USA Today Article Highlights Importance of "Peer Counselors" in Mental Health

'Peers' may ease mental health worker shortage under Obamacare

When he was 44, Ben Achord recently recalled, he was "the picture of success." Married with three kids, he was a manager at a Charlotte, N.C., manufacturing company and owned a handsome four-bedroom house.

What he didn't know was he was suffering from schizoaffective disorder, a serious mental illness that can cause severe depression, delusions and hallucinations. Unaware of his condition, he self-medicated with alcohol, and before his 45th birthday he had lost everything—his family, his job and his house. He lived on the streets, twice attempted suicide and spent several months in a mental hospital in Georgia.

Twenty-five years later, Achord is helping others with mental illness as a "certified peer specialist" licensed by the state of Georgia. Armed with non-clinical training from the state, Achord helps people with mental illness stay on their medications, find jobs and housing and build social support networks.

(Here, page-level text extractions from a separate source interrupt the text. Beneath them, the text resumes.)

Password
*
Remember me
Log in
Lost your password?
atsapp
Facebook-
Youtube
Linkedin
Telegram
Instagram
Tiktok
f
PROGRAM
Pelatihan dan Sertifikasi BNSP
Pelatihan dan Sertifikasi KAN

Peer programs such as Georgia's could become especially important once the Affordable Care Act takes effect early next year.

The federal health law will require Medicaid and all other health plans to cover mental health services on par with insurance coverage of physical illnesses. It also will add an estimated 8 million people to the Medicaid rolls in the first year, many of whom will have untreated mental illnesses. Another 7 million people are expected to get federal tax subsidies to purchase health insurance, many for the first time.

That surge in demand, combined with an already severe shortage of mental health workers, has many worried there won't be enough providers to serve everyone in need. States have deployed a variety of strategies to alleviate the longstanding shortage of mental health professionals. But experts agree peer specialists are the most successful.

Research shows that by using peer specialists, states can save mental health money by reducing hospitalizations and other emergency interventions. And people with mental illness who are helped by peers tend to experience more thorough and longer-lasting recoveries.

"They are a terribly important new addition to the workforce," says Bob Glover, director of the National Association of State Mental Health Program Directors. "When peers are involved, outcomes are dramatically better across the board," he says.

Achord believes that if it weren't for his 23-year-old daughter, who retrieved him from Georgia's Central State Hospital and took custody of him, he would still be hospitalized — or dead. "It only takes one person," Achord says, "to make a difference in someone's life."